Any “interested party” may petition any office operating within the Commission to determine whether a prior agency pronouncement is a “legislative rule.”
Any agency determination must be made in writing and be promptly made publicly available and must include a formal statement of reasons for determining that the pronouncement under review does or does not constitute a “legislative rule.”
A rulemaking petition filed on Aug. 7 by a man identified as Richard Joe, a former actuary for insurance companies, demands more detailed bank revenue reporting.
“I am writing to request that the 10-K form provide full breakout by line of business of the elements of the Income and the offsetting Disbursements, for all banks that submit form 10-K,” he wrote. “Account management fees and overdraft fees over the years 2014 through 2016 have run a steady $7 billion, varying from 30 percent to 40 percent of total income. Yet the gross income is provided only. It looks like mostly pure profit at negligible risk exposure for the bank.”

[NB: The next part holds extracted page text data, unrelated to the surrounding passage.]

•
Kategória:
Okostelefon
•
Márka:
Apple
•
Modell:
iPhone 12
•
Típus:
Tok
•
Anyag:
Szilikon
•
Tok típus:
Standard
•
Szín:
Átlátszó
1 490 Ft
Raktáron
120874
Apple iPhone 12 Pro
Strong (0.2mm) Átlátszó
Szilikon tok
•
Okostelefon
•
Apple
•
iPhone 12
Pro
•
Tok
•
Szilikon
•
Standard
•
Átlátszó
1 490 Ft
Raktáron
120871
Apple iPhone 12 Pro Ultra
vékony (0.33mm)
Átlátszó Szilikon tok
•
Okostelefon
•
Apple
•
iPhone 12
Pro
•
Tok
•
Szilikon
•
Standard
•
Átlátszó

He compared banking disclosures to the more detailed, fiduciary-minded information from insurance companies.
The life insurance industry’s annual “Bluebook,” created and regulated by the National Association of Insurance Commissioners, “requires great detail of income and disbursements for every line of business, no matter how minor,” he wrote, adding that banking disclosures are far less revelatory.
The Richard Joe petition cites a self-made review of Bank of America’s 297-page 10-K filing. Nine citations of overdrafts are provided in the 10-K document, including footnotes of year-ending overdraft balances, “but nothing of income versus disbursements offsetting,” he wrote. “A five-year history [for all banks] would yield extraordinary insight. So, it is up to the SEC to expose to light the extravagant profit margins banks make on overdraft charges, by expanding the detail by line of business profitability.”